Durante lo que va del año 2025, la provincia de Corrientes se ha visto gravemente afectada por incendios forestales de gran magnitud, que han devastado importantes extensiones de territorio y puesto en peligro a diversas comunidades.
Ante la emergencia, el gobierno provincial ha desplegado múltiples recursos y estrategias para controlar las llamas y minimizar el impacto ambiental y social. Bomberos, brigadistas y equipos especializados trabajan incansablemente para contener el fuego, mientras se implementan medidas preventivas para evitar la propagación de nuevos focos.
Estado actual de los incendios en la Provincia
En los primeros meses del año, Corrientes ha enfrentado una serie de incendios de gran envergadura, particularmente en el sur de la provincia. Regiones como el paraje San Salvador y Estación Bonpland se han visto afectadas, obligando a cortar tramos clave de las rutas nacionales 123 y 14 debido a la peligrosidad del fuego y el denso humo. Las llamas, alimentadas por la combinación de temperaturas extremas, vientos secos y la falta de lluvias, han consumido vastas hectáreas de vegetación y pastizales.

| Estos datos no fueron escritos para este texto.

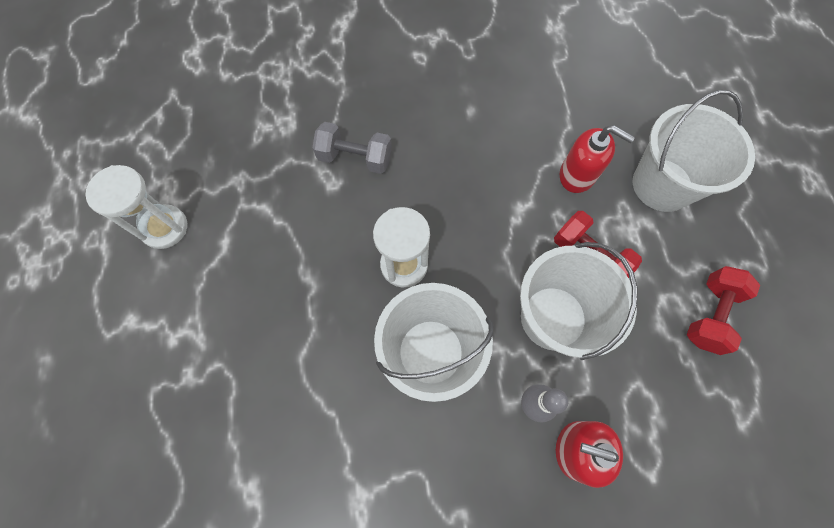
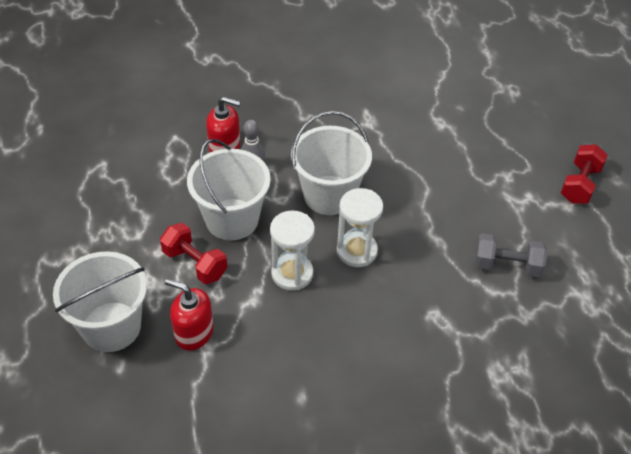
camera: 175 degrees right, 20 degrees down
(164, 228) = (574, 271): white hourglass -> white hourglass (292, 273)
(355, 158) = (417, 340): grey dumbbell -> grey dumbbell (506, 265)
(710, 314) = (103, 226): red dumbbell -> red dumbbell (580, 184)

El Comando Operativo de Emergencias (COE) ha coordinado los operativos de combate, desplegando aviones hidrantes, helicópteros y maquinaria pesada para sofocar las llamas. Bomberos voluntarios y brigadas rurales han sumado sus esfuerzos a esta lucha, reforzando el trabajo de contención en las zonas más críticas. A pesar de estas acciones, la situación sigue siendo alarmante, con focos activos en distintos puntos del territorio provincial.

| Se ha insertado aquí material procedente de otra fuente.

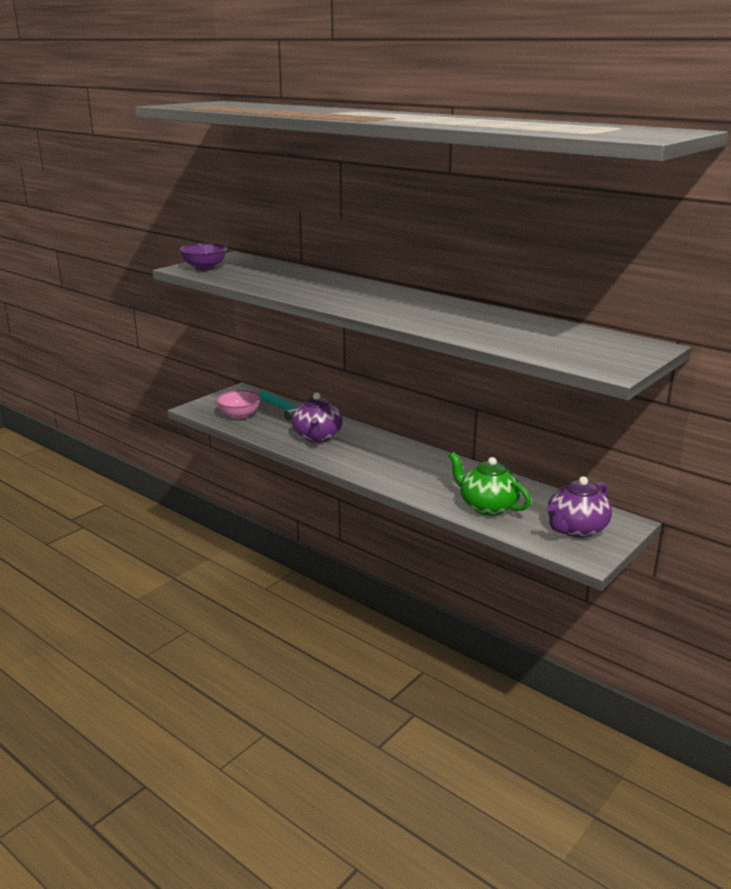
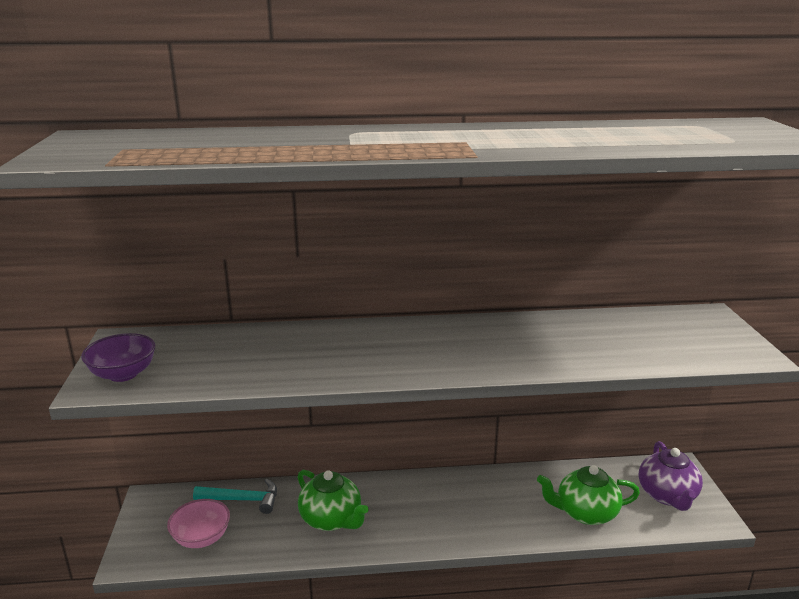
camera: 45 degrees left, 0 degrees up
(317, 437) = (331, 519): purple teapot -> green teapot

Medidas y estrategias del gobierno correntino
Ante la magnitud del problema, las autoridades provinciales han implementado una serie de medidas para enfrentar la emergencia. Se ha reforzado la prohibición de quemas en toda la provincia y se ha instado a la población a extremar las precauciones en actividades que podrían generar nuevos focos. Además, el COE ha intensificado su labor con la colaboración de diferentes organismos estatales y cuerpos de bomberos locales, optimizando la logística para una respuesta más rápida y efectiva.
El monitoreo de la situación se ha convertido en una prioridad, con un sistema de alerta temprana que permite detectar nuevos incendios y coordinar la asistencia en tiempo real. Además, el gobierno ha promovido capacitaciones para brigadistas y voluntarios con el objetivo de mejorar la prevención y respuesta ante incendios de gran escala.

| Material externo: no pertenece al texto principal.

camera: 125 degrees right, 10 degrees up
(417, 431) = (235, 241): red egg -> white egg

El gobernador correntino, Gustavo Valdés, compartió imágenes y dio cuentas sobre las acciones coordinadas que vienen desarrollando:

Antecedentes: una crisis recurrente
Corrientes ha sufrido incendios de gran magnitud en los últimos años, lo que ha llevado a fortalecer los protocolos de emergencia y las estrategias de prevención. En 2024, la provincia enfrentó una alerta extrema debido a las altas temperaturas y la sequía prolongada, factores que elevaron significativamente el riesgo de incendios. Como respuesta, se implementaron capacitaciones en gestión forestal y medidas de prevención en localidades clave.
El año 2022 fue otro punto crítico en la historia reciente de los incendios en Corrientes, con una serie de siniestros que devastaron ecosistemas y afectaron la producción agropecuaria. Esta experiencia impulsó a las autoridades a mejorar la coordinación entre diferentes niveles de gobierno y a desarrollar nuevas estrategias de manejo del fuego.

Apoyo externo y asistencia ante los incendios
Además de los esfuerzos provinciales, Corrientes ha recibido apoyo del gobierno nacional y de otras provincias. El Ministerio de Ambiente y Desarrollo Sostenible de la Nación ha enviado brigadistas, equipos especializados y medios aéreos para colaborar en las tareas de extinción. Esta cooperación ha sido fundamental para reforzar las acciones locales y contener los incendios en las áreas más críticas.
Asimismo, organismos internacionales han mostrado su disposición para contribuir con asistencia técnica y logística, mientras que productores agropecuarios y voluntarios locales han sumado esfuerzos para proteger sus comunidades y recursos naturales. La solidaridad entre distintos sectores ha sido clave en la lucha contra el fuego.